International
Tuntutan Iran Membengkak, Peluang Trump Hentikan Perang Melawan Iran Kian Tipis

Semarang (usmnews) – Peluang Trump hentikan perang melawan Iran kian tipis setelah negosiasi diplomatik mengalami kebuntuan total. Washington semula berharap bisa mengakhiri ketegangan militer jika Teheran mau membuka kembali Selat Hormuz. Namun, fokus negosiasi tersebut mendadak kandas karena pihak Iran justru mengajukan syarat yang sangat berat. Teheran terang-terangan menuntut pembayaran ganti rugi miliaran dolar, penarikan seluruh pasukan militer, serta penghentian blokade laut.
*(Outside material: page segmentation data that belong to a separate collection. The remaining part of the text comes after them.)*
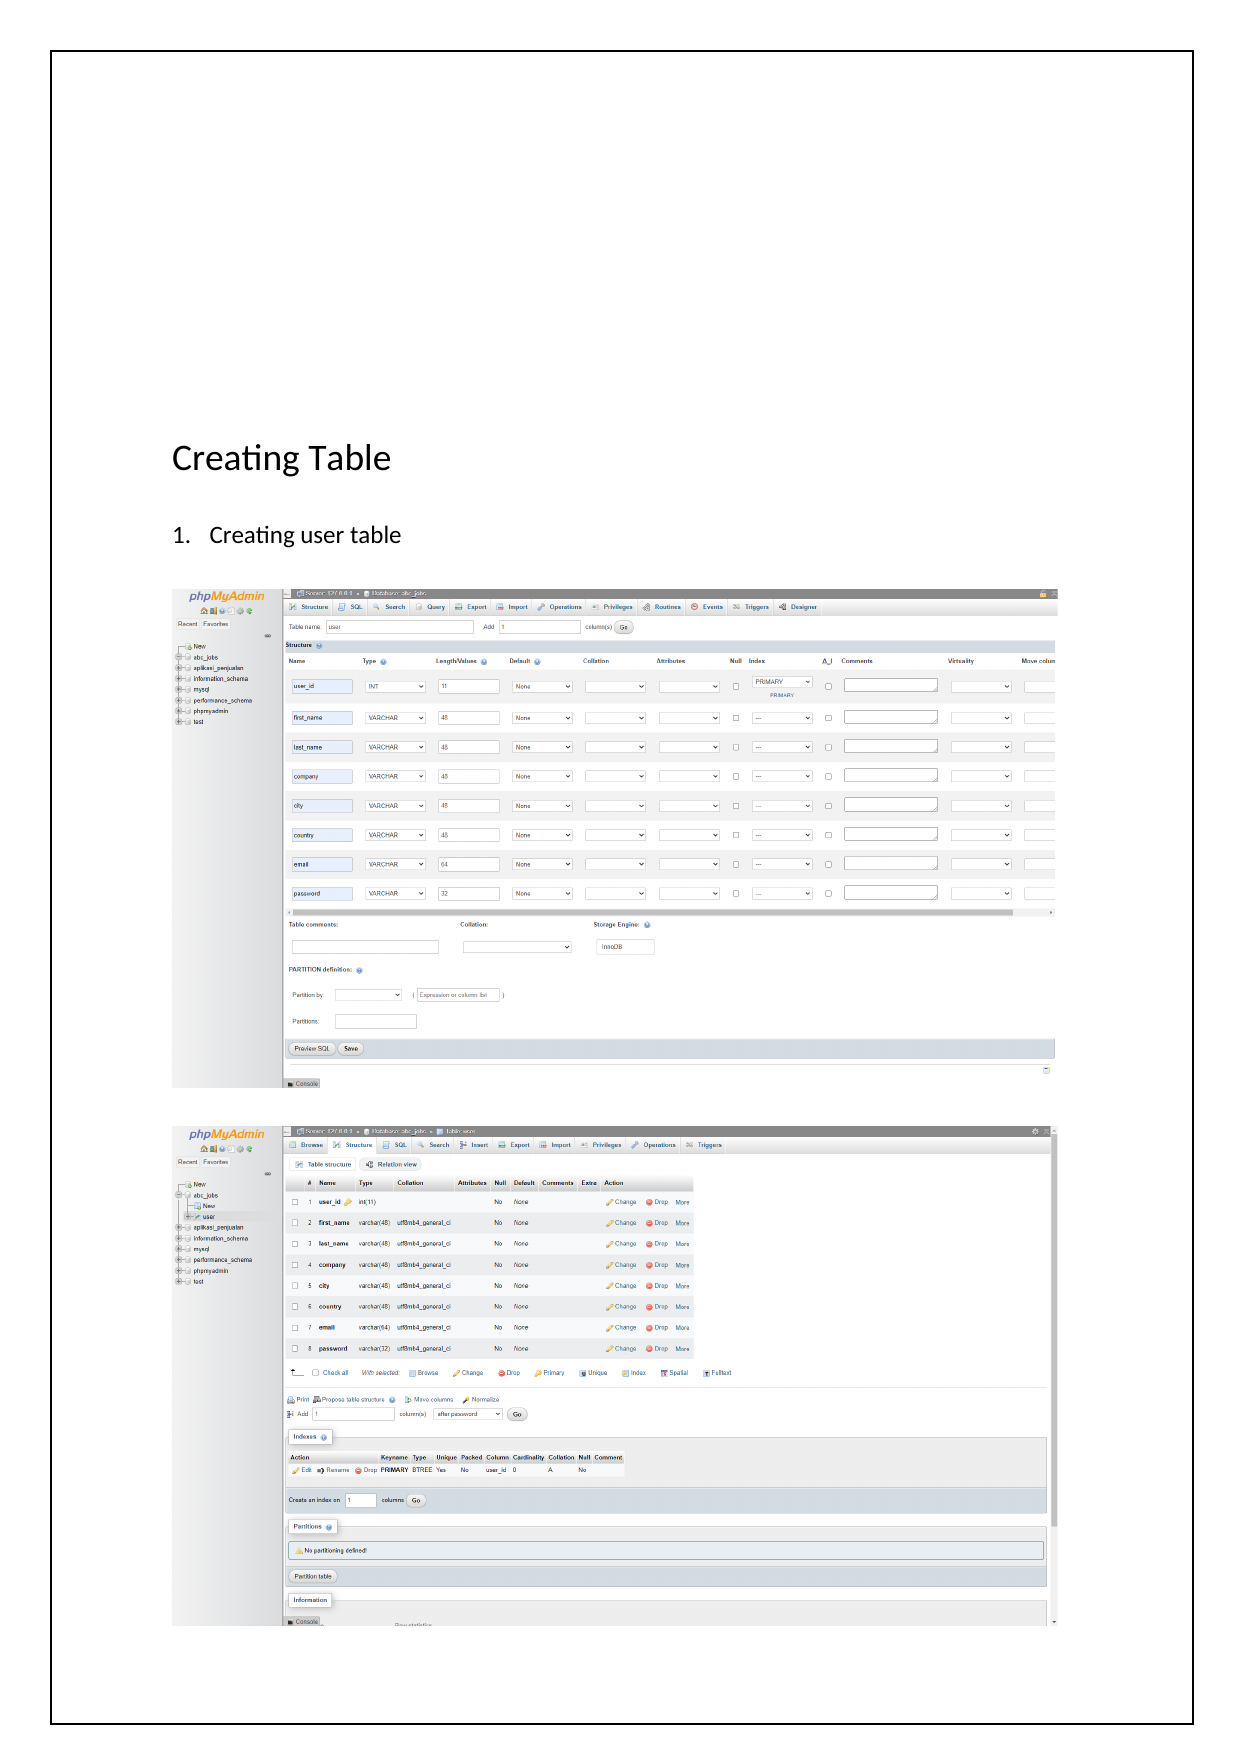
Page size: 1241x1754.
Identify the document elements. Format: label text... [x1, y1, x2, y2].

list Creating user table [172, 519, 1169, 549]
picture [171, 589, 1058, 1088]
picture [171, 1126, 1058, 1626]
text Creating Table [172, 434, 1169, 479]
Sikap keras ini menandakan bahwa Iran sangat siap menghadapi potensi konflik bersenjata berkepanjangan.

Negosiasi Buntu dan Peluang Trump Hentikan Perang Melawan Iran Kian Tipis
Laporan internal mengonfirmasi bahwa pejabat militer tingkat tinggi AS mulai merasa cemas melihat dinamika ini. Ketua Kepala Staf Gabungan AS Jenderal Dan Caine bahkan secara tertutup mendesak pejabat senior pemerintahan agar segera mencari jalan keluar diplomatik. “Para pejabat senior harus segera menemukan opsi penyelesaian konflik ini,” tegas Caine dalam sebuah pertemuan tertutup. Kendati demikian, peluang Trump hentikan perang melawan Iran kian tipis sebab tuntutan Teheran terlalu menyudutkan posisi politik Washington.
Krisis Amunisi Melanda Pasukan Militer Amerika Serikat
Di samping kendala diplomatik, militer Amerika Serikat kini menghadapi ancaman serius berupa penurunan drastis persediaan amunisi mereka. Operasi militer yang sudah berlangsung selama lima bulan telah menguras hampir 80 persen rudal pencegat utama. Para komandan lapangan memberikan peringatan keras bahwa stok persenjataan vital berada pada tingkat yang sangat mengkhawatirkan. Donald Trump sendiri akhirnya memberi pengakuan terbuka terkait situasi pasokan logistik tempur negaranya tersebut. “Stok beberapa jenis amunisi memang terasa sedikit lebih ketat saat ini,” ujar Trump saat memberikan keterangan resmi.
Pentagon Mendesak Industri Pertahanan Tingkatkan Produksi Senjata

Menanggapi krisis amunisi yang kian meruncing, pihak Pentagon langsung mengambil langkah darurat. Pimpinan militer meminta seluruh industri pertahanan dalam negeri untuk segera memaksimalkan kapasitas produksi senjata mereka. Produsen persenjataan harus mempercepat pengiriman berbagai jenis amunisi guna menutupi kekurangan fatal di barisan depan. Apabila industri pertahanan gagal memenuhi kuota dengan cepat, posisi tempur pasukan AS akan semakin terancam di tengah gempuran konflik yang tak kunjung usai.